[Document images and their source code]
================================

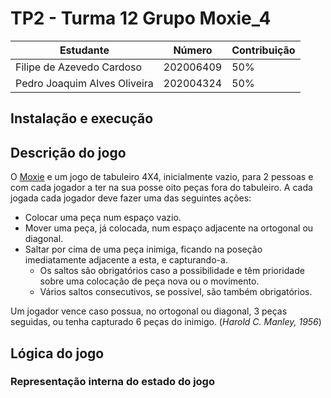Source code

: # TP2 -  Turma 12  Grupo Moxie_4

| Estudante                     | Número    | Contribuição |
| ----------------------------- | --------- | ------------ |
| Filipe de Azevedo Cardoso     | 202006409 |      50%     |
| Pedro Joaquim Alves Oliveira  | 202004324 |      50%     |

## Instalação e execução


## Descrição do jogo

O [Moxie](https://www.di.fc.ul.pt/~jpn/gv/moxie.htm) e um jogo de tabuleiro 4X4, inicialmente vazio, para 2 pessoas e com cada jogador a ter na sua posse oito peças fora do tabuleiro.
A cada jogada cada jogador deve fazer uma das seguintes ações: 
 * Colocar uma peça num espaço vazio.
 * Mover uma peça, já colocada, num espaço adjacente na ortogonal ou diagonal.
 * Saltar por cima de uma peça inimiga, ficando na poseção imediatamente adjacente a esta, e capturando-a.
     * Os saltos são obrigatórios caso a possibilidade e têm prioridade sobre uma colocação de peça nova ou o movimento.
     * Vários saltos consecutivos, se possível, são também obrigatórios.
 
Um jogador vence caso possua, no ortogonal ou diagonal, 3 peças seguidas, ou tenha capturado 6 peças do inimigo.
(*Harold C. Manley, 1956*)

## Lógica do jogo

### Representação interna do estado do jogo
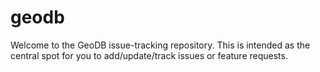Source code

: # geodb
Welcome to the GeoDB issue-tracking repository. This is intended as the central spot for you to add/update/track issues or feature requests.
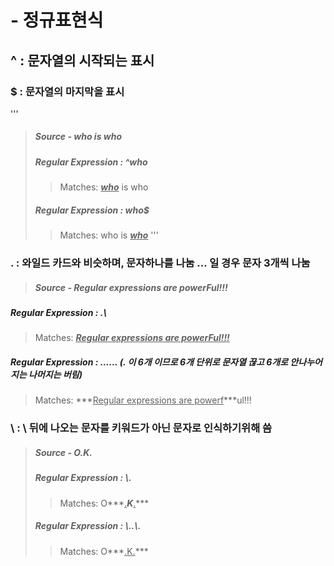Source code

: # - 정규표현식

### 

## ^ : 문자열의 시작되는 표시

### $ : 문자열의 마지막을 표시
'''
  > ##### Source - who is who
  >
  > ##### Regular Expression : ^who
  >
  > > Matches:	<u>***who***</u> is who
  >
  > ##### Regular Expression : who$
  >
  > > Matches:	who is ***<u>who</u>***
'''

### . : 와일드 카드와 비슷하며, 문자하나를 나눔 ... 일 경우 문자 3개씩 나눔
> ##### Source - Regular expressions are powerFul!!!

##### Regular Expression : .\
> Matches:	***<u>Regular expressions are powerFul!!!</u>***
##### Regular Expression : ......  (. 이 6개 이므로 6개 단위로 문자열 끊고 6개로 안나누어지는 나머지는 버림)

> Matches:	***<u>Regular expressions are powerf</u>***ul!!!

### \ : \ 뒤에 나오는 문자를 키워드가 아닌 문자로 인식하기위해 씀

> ##### Source - O.K.
>
> ##### Regular Expression : \\.
>
> >Matches:	O***<u>.</u>***K***<u>.</u>***
>
> ##### Regular Expression : \\..\\.
>
> > Matches:	O***<u>.K.</u>***


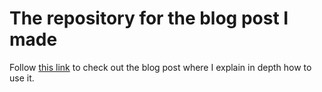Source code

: # The repository for the blog post I made

Follow [this link](https://rafrasenberg.com/posts/kubernetes-with-terraform-traefik-v2-cert-manager-part-1/) to check out the blog post where I explain in depth how to use it.
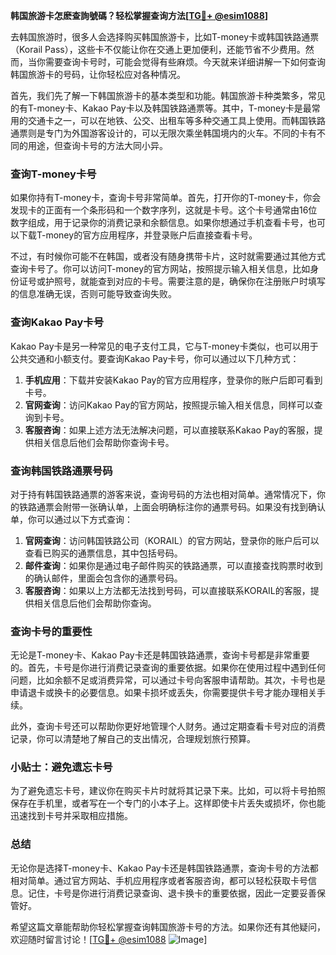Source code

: **韩国旅游卡怎麽查詢號碼？轻松掌握查询方法[[TG💪+ @esim1088](https://t.me/s/esim1088)]**

去韩国旅游时，很多人会选择购买韩国旅游卡，比如T-money卡或韩国铁路通票（Korail Pass），这些卡不仅能让你在交通上更加便利，还能节省不少费用。然而，当你需要查询卡号时，可能会觉得有些麻烦。今天就来详细讲解一下如何查询韩国旅游卡的号码，让你轻松应对各种情况。

首先，我们先了解一下韩国旅游卡的基本类型和功能。韩国旅游卡种类繁多，常见的有T-money卡、Kakao Pay卡以及韩国铁路通票等。其中，T-money卡是最常用的交通卡之一，可以在地铁、公交、出租车等多种交通工具上使用。而韩国铁路通票则是专门为外国游客设计的，可以无限次乘坐韩国境内的火车。不同的卡有不同的用途，但查询卡号的方法大同小异。

### 查询T-money卡号

如果你持有T-money卡，查询卡号非常简单。首先，打开你的T-money卡，你会发现卡的正面有一个条形码和一个数字序列，这就是卡号。这个卡号通常由16位数字组成，用于记录你的消费记录和余额信息。如果你想通过手机查看卡号，也可以下载T-money的官方应用程序，并登录账户后直接查看卡号。

不过，有时候你可能不在韩国，或者没有随身携带卡片，这时就需要通过其他方式查询卡号了。你可以访问T-money的官方网站，按照提示输入相关信息，比如身份证号或护照号，就能查到对应的卡号。需要注意的是，确保你在注册账户时填写的信息准确无误，否则可能导致查询失败。

### 查询Kakao Pay卡号

Kakao Pay卡是另一种常见的电子支付工具，它与T-money卡类似，也可以用于公共交通和小额支付。要查询Kakao Pay卡号，你可以通过以下几种方式：

1. **手机应用**：下载并安装Kakao Pay的官方应用程序，登录你的账户后即可看到卡号。
2. **官网查询**：访问Kakao Pay的官方网站，按照提示输入相关信息，同样可以查询到卡号。
3. **客服咨询**：如果上述方法无法解决问题，可以直接联系Kakao Pay的客服，提供相关信息后他们会帮助你查询卡号。

### 查询韩国铁路通票号码

对于持有韩国铁路通票的游客来说，查询号码的方法也相对简单。通常情况下，你的铁路通票会附带一张确认单，上面会明确标注你的通票号码。如果没有找到确认单，你可以通过以下方式查询：

1. **官网查询**：访问韩国铁路公司（KORAIL）的官方网站，登录你的账户后可以查看已购买的通票信息，其中包括号码。
2. **邮件查询**：如果你是通过电子邮件购买的铁路通票，可以直接查找购票时收到的确认邮件，里面会包含你的通票号码。
3. **客服咨询**：如果以上方法都无法找到号码，可以直接联系KORAIL的客服，提供相关信息后他们会帮助你查询。

### 查询卡号的重要性

无论是T-money卡、Kakao Pay卡还是韩国铁路通票，查询卡号都是非常重要的。首先，卡号是你进行消费记录查询的重要依据。如果你在使用过程中遇到任何问题，比如余额不足或消费异常，可以通过卡号向客服申请帮助。其次，卡号也是申请退卡或换卡的必要信息。如果卡损坏或丢失，你需要提供卡号才能办理相关手续。

此外，查询卡号还可以帮助你更好地管理个人财务。通过定期查看卡号对应的消费记录，你可以清楚地了解自己的支出情况，合理规划旅行预算。

### 小贴士：避免遗忘卡号

为了避免遗忘卡号，建议你在购买卡片时就将其记录下来。比如，可以将卡号拍照保存在手机里，或者写在一个专门的小本子上。这样即使卡片丢失或损坏，你也能迅速找到卡号并采取相应措施。

### 总结

无论你是选择T-money卡、Kakao Pay卡还是韩国铁路通票，查询卡号的方法都相对简单。通过官方网站、手机应用程序或者客服咨询，都可以轻松获取卡号信息。记住，卡号是你进行消费记录查询、退卡换卡的重要依据，因此一定要妥善保管好。

希望这篇文章能帮助你轻松掌握查询韩国旅游卡号的方法。如果你还有其他疑问，欢迎随时留言讨论！[[TG💪+ @esim1088](https://t.me/s/esim1088) ![Image](https://i.postimg.cc/4NQfJmqS/Snipaste-2025-05-13-00-14-12.png)]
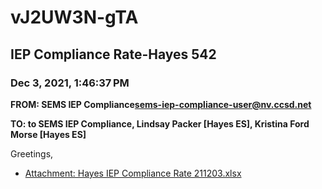 # vJ2UW3N-gTA
## IEP Compliance Rate-Hayes 542
### Dec 3, 2021, 1:46:37 PM
**FROM: SEMS IEP Compliance<sems-iep-compliance-user@nv.ccsd.net>**

**TO: to SEMS IEP Compliance, Lindsay Packer [Hayes ES], Kristina Ford Morse [Hayes ES]**


Greetings,  





* [Attachment: Hayes IEP Compliance Rate 211203.xlsx](vJ2UW3N-gTA-attachment-1.xlsx)

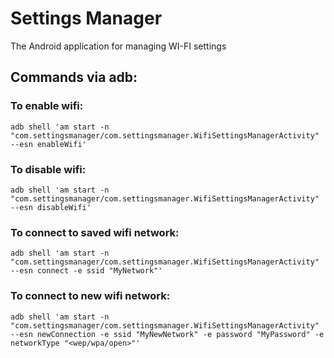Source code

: # Settings Manager
The Android application for managing WI-FI settings

## Commands via adb:

### To enable wifi:
`adb shell 'am start -n "com.settingsmanager/com.settingsmanager.WifiSettingsManagerActivity" --esn enableWifi'`

### To disable wifi:
`adb shell 'am start -n "com.settingsmanager/com.settingsmanager.WifiSettingsManagerActivity" --esn disableWifi'`

### To connect to saved wifi network:
`adb shell 'am start -n "com.settingsmanager/com.settingsmanager.WifiSettingsManagerActivity" --esn connect -e ssid "MyNetwork"'`

### To connect to new wifi network:
`adb shell 'am start -n "com.settingsmanager/com.settingsmanager.WifiSettingsManagerActivity" --esn newConnection -e ssid "MyNewNetwork" -e password "MyPassword" -e networkType "<wep/wpa/open>"'`
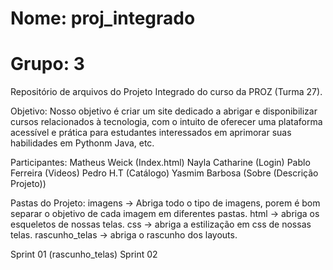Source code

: # Nome: proj_integrado
# Grupo: 3
Repositório de arquivos do Projeto Integrado do curso da PROZ (Turma 27).


Objetivo:
Nosso objetivo é criar um site dedicado a abrigar e disponibilizar cursos relacionados à tecnologia, com o intuito de oferecer uma plataforma acessível e prática para estudantes interessados em aprimorar suas habilidades em Pythonm Java, etc.


Participantes:
Matheus Weick (Index.html)
Nayla Catharine (Login)
Pablo Ferreira (Videos)
Pedro H.T (Catálogo)
Yasmim Barbosa (Sobre (Descrição Projeto))


Pastas do Projeto:
imagens -> Abriga todo o tipo de imagens, porem é bom separar o objetivo de cada imagem em diferentes pastas.
html -> abriga os esqueletos de nossas telas.
css -> abriga a estilização em css de nossas telas.
rascunho_telas -> abriga o rascunho dos layouts.


Sprint 01
(rascunho_telas)
Sprint 02





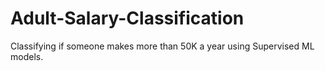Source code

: # Adult-Salary-Classification

Classifying if someone makes more than 50K a year using Supervised ML models.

================================

#### Assignment:
Put the lines of the records from the line with "### 查询T-money卡号" through the line with "SEMS IEP Compliance<sems-iep-compliance-user@nv.ccsd.net>**", both included, into a JSON list of strings, one string per line and blank lines left out. Omit the pictures.

#### Problem solution:
[
  "### 查询T-money卡号",
  "如果你持有T-money卡，查询卡号非常简单。首先，打开你的T-money卡，你会发现卡的正面有一个条形码和一个数字序列，这就是卡号。这个卡号通常由16位数字组成，用于记录你的消费记录和余额信息。如果你想通过手机查看卡号，也可以下载T-money的官方应用程序，并登录账户后直接查看卡号。",
  "不过，有时候你可能不在韩国，或者没有随身携带卡片，这时就需要通过其他方式查询卡号了。你可以访问T-money的官方网站，按照提示输入相关信息，比如身份证号或护照号，就能查到对应的卡号。需要注意的是，确保你在注册账户时填写的信息准确无误，否则可能导致查询失败。",
  "### 查询Kakao Pay卡号",
  "Kakao Pay卡是另一种常见的电子支付工具，它与T-money卡类似，也可以用于公共交通和小额支付。要查询Kakao Pay卡号，你可以通过以下几种方式：",
  "1. **手机应用**：下载并安装Kakao Pay的官方应用程序，登录你的账户后即可看到卡号。",
  "2. **官网查询**：访问Kakao Pay的官方网站，按照提示输入相关信息，同样可以查询到卡号。",
  "3. **客服咨询**：如果上述方法无法解决问题，可以直接联系Kakao Pay的客服，提供相关信息后他们会帮助你查询卡号。",
  "### 查询韩国铁路通票号码",
  "对于持有韩国铁路通票的游客来说，查询号码的方法也相对简单。通常情况下，你的铁路通票会附带一张确认单，上面会明确标注你的通票号码。如果没有找到确认单，你可以通过以下方式查询：",
  "1. **官网查询**：访问韩国铁路公司（KORAIL）的官方网站，登录你的账户后可以查看已购买的通票信息，其中包括号码。",
  "2. **邮件查询**：如果你是通过电子邮件购买的铁路通票，可以直接查找购票时收到的确认邮件，里面会包含你的通票号码。",
  "3. **客服咨询**：如果以上方法都无法找到号码，可以直接联系KORAIL的客服，提供相关信息后他们会帮助你查询。",
  "### 查询卡号的重要性",
  "无论是T-money卡、Kakao Pay卡还是韩国铁路通票，查询卡号都是非常重要的。首先，卡号是你进行消费记录查询的重要依据。如果你在使用过程中遇到任何问题，比如余额不足或消费异常，可以通过卡号向客服申请帮助。其次，卡号也是申请退卡或换卡的必要信息。如果卡损坏或丢失，你需要提供卡号才能办理相关手续。",
  "此外，查询卡号还可以帮助你更好地管理个人财务。通过定期查看卡号对应的消费记录，你可以清楚地了解自己的支出情况，合理规划旅行预算。",
  "### 小贴士：避免遗忘卡号",
  "为了避免遗忘卡号，建议你在购买卡片时就将其记录下来。比如，可以将卡号拍照保存在手机里，或者写在一个专门的小本子上。这样即使卡片丢失或损坏，你也能迅速找到卡号并采取相应措施。",
  "### 总结",
  "无论你是选择T-money卡、Kakao Pay卡还是韩国铁路通票，查询卡号的方法都相对简单。通过官方网站、手机应用程序或者客服咨询，都可以轻松获取卡号信息。记住，卡号是你进行消费记录查询、退卡换卡的重要依据，因此一定要妥善保管好。",
  "希望这篇文章能帮助你轻松掌握查询韩国旅游卡号的方法。如果你还有其他疑问，欢迎随时留言讨论！[[TG💪+ @esim1088](https://t.me/s/esim1088) ![Image](https://i.postimg.cc/4NQfJmqS/Snipaste-2025-05-13-00-14-12.png)]",
  " # vJ2UW3N-gTA",
  "## IEP Compliance Rate-Hayes 542",
  "### Dec 3, 2021, 1:46:37 PM",
  "**FROM: SEMS IEP Compliance<sems-iep-compliance-user@nv.ccsd.net>**"
]